How much should I worry about this rise in mpox cases?
“While the average number of weekly cases remains low compared with last year at this time, mpox continues to circulate in California, and recent data indicate that transmission levels are increasing,” CDPH said. SFDPH also stresses that their count of October cases is still being completed, and this number may rise further.
CDPH noted two important things about this latest rise in mpox case numbers.
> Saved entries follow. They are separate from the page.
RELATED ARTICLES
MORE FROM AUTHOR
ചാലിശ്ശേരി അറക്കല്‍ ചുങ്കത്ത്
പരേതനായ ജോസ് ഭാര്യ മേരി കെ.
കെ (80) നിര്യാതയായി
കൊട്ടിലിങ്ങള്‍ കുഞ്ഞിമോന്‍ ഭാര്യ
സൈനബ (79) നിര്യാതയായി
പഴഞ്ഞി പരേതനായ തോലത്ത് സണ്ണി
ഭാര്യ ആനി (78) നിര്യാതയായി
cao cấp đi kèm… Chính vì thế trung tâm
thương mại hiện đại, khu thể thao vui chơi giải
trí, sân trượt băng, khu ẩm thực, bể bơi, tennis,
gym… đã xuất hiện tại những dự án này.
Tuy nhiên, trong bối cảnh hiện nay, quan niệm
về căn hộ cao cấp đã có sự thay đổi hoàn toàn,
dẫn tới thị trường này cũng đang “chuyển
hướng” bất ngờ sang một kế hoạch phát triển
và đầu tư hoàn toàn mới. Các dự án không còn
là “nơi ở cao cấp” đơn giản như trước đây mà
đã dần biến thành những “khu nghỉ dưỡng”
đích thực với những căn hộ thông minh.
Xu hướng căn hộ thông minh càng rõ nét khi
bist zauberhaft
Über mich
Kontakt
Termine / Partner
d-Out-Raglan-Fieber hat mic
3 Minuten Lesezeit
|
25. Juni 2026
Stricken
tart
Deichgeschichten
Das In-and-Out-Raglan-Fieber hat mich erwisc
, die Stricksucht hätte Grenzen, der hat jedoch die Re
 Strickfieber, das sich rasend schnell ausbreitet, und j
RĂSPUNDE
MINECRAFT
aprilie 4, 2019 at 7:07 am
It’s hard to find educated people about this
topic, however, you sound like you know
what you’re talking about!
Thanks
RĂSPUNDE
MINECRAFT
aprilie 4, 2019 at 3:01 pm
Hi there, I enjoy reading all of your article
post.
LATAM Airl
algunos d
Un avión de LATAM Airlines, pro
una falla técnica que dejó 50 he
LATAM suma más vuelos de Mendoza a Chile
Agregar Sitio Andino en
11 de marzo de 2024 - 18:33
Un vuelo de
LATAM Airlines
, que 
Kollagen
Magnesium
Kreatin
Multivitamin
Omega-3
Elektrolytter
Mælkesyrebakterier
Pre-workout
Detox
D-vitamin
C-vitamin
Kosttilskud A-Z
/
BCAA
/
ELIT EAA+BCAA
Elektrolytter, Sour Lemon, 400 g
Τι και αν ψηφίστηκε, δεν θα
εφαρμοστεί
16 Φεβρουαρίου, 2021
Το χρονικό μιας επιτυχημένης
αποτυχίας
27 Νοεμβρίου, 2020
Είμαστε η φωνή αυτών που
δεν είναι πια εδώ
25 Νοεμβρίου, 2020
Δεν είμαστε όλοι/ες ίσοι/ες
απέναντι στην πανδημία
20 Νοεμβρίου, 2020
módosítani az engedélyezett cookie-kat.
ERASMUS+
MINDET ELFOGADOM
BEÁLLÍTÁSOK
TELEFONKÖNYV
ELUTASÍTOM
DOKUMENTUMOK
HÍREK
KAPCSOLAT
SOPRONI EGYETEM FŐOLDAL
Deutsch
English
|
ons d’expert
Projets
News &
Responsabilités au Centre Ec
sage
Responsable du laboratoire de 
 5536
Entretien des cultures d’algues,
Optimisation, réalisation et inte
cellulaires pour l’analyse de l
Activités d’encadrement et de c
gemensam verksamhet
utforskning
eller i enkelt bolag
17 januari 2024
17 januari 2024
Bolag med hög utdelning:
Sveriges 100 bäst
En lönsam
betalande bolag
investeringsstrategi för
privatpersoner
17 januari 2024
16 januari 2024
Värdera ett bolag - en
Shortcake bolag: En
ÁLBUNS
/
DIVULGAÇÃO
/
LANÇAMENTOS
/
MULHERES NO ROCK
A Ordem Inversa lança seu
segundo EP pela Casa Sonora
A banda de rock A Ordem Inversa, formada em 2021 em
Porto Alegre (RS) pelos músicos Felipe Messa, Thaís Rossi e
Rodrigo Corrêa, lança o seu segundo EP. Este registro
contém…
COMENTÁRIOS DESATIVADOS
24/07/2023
The first: This latest increase appears to be fueled more by “ongoing transmission within sexual networks” than by people traveling to or from specific areas.
“Importantly, most cases did not report travel or attending any specific event,” CDPH said.
SFDPH has been more open to the notion that travel and event attendance could have played at least some role in this latest mpox rise, noting that during this outbreak, transmission “is primarily related to intimate contact during oral or anal sex” and that “when people are connecting more frequently or with new sexual partners, there are more opportunities for mpox to spread.”
“Things like late summer travel, gatherings, and events may be associated with changes in sexual practices that can lead to increases in cases,” SFDPH said.